Synthèse de presse

10 août 2012

15h19 | Par INSERM (Salle de presse)

Les régions vont jouer un rôle dans la recherche publique

Le changement de gouvernement a modifié la donne en matière de recherche publique. En effet, contrairement à ce qui avait été annoncé, les régions devraient jouer un rôle dans les sociétés d’accélération du transfert de technologie (SATT) qui ont vu le jour dans le cadre des investissements d’avenir pour lesquelles 900 millions d’euros de crédits ont été annoncés et qui doivent permettre de valoriser la recherche. La ministre de la Recherche, Geneviève Fioraso, et Alain Rousset, président de la région Aquitaine, qui a fait du soutien à la recherche et à l’industrie un axe de sa politique, ont annoncé « leur volonté d’intégrer les régions dans les SATT ». « Il faut désormais voir comment cela peut se finaliser techniquement », souligne-t-on au ministère. Toutefois, l’implication des régions reste à déterminer car elles entendent aboutir à autre chose qu’à une simple association à la gouvernance. Par ailleurs, la coexistence de plusieurs entités de valorisation constitue un autre obstacle. Les Echos  notent par exemple qu’Aquitaine Science Transfert se substituera aux services des universités de Pau et Bordeaux. Toutefois des organismes tels que le CNRS ou l’Inserm ne souhaitent pas abandonner leurs prérogatives.
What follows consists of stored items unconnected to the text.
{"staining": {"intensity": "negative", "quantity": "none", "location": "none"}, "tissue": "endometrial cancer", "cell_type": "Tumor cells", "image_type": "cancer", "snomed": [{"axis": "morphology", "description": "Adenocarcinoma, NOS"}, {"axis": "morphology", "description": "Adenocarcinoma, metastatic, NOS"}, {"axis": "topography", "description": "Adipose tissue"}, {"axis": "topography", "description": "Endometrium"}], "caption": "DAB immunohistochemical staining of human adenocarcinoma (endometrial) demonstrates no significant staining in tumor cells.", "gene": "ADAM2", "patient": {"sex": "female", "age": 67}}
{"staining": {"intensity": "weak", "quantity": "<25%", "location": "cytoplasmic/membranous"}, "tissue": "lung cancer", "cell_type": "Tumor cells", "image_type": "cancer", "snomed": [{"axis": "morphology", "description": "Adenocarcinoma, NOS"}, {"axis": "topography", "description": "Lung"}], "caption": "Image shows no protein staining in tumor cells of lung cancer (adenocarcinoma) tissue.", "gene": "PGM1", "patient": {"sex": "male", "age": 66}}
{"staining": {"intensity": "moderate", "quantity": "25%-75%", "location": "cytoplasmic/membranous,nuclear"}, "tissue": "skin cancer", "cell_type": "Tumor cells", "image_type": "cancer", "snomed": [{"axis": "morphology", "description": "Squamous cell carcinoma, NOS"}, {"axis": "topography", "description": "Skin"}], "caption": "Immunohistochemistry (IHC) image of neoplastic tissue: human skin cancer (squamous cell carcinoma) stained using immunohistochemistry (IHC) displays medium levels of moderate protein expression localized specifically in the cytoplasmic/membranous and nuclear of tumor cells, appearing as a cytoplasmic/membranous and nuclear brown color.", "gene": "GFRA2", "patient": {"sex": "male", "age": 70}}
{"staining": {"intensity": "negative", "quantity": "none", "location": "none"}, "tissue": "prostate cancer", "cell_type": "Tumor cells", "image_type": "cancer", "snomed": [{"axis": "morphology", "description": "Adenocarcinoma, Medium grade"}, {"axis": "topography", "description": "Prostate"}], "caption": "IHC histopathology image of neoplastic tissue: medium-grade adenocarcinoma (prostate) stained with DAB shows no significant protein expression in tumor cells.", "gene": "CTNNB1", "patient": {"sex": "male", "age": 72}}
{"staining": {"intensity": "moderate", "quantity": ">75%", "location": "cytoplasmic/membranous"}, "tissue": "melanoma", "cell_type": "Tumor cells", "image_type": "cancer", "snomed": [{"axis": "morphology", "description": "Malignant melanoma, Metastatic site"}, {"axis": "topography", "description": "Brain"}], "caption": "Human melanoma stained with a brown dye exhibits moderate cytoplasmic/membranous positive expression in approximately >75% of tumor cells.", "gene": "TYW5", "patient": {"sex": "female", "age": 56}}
Patrick Haouat, directeur du cabinet Erdyn, a précisé dans un audit remis au gouvernement que « le fait de mutualiser les compétences avec des gens à plein temps est une excellente chose, mais si l’on crée des structures qui viennent s’ajouter à d’autres alors cela va être contre-productif ». A noter que cinq SATT ont déjà vu le jour.

Les Echos, 10/08

Le surpoids augmente le risque de survenue d’un nouveau cancer après un cancer du sein

Une étude réalisée par des chercheurs français du Réseau NACRe (Réseau National Alimentation Cancer Recherche) en collaboration avec une équipe de l’Imperial College à Londres et publiée hier dans la revue Breast Cancer Research and Treatment, révèle que le surpoids et l’obésité augmentent sensiblement le risque d’un second cancer, après un cancer du sein. L’augmentation est de 96% pour le cancer de l’endomètre, 89% pour le cancer colorectal et 37% pour un cancer à l’autre sein. Pour parvenir à cette conclusion les chercheurs ont analysé les résultats de 13 études réalisées ces dernières années. Le Dr Nathalie Druesne-Pecollo de l’unité mixte de recherche Inra-Inserm-Cnam-Université de Paris XIII, précise : « Nous avons trouvé une augmentation de risque significative pour les personnes atteintes d’une surcharge pondérale », notant qu’une augmentation de 5 points de l’indice de masse corporelle (IMC) augmente le rique de survenue d’un nouveau cancer de 12%. Par ailleurs, la surchage pondérale, qui touche près d’un adulte français sur deux, joue un rôle dans le risque de survenue de plusieurs cancers primaires : de l’œsophage, de l’endomètre, du rein, du côlon, et du sein après la ménopause. Dans ses conclusions, l’étude souligne « l’importance des politiques de prévention visant à réduire le surpoids et l’obésité ».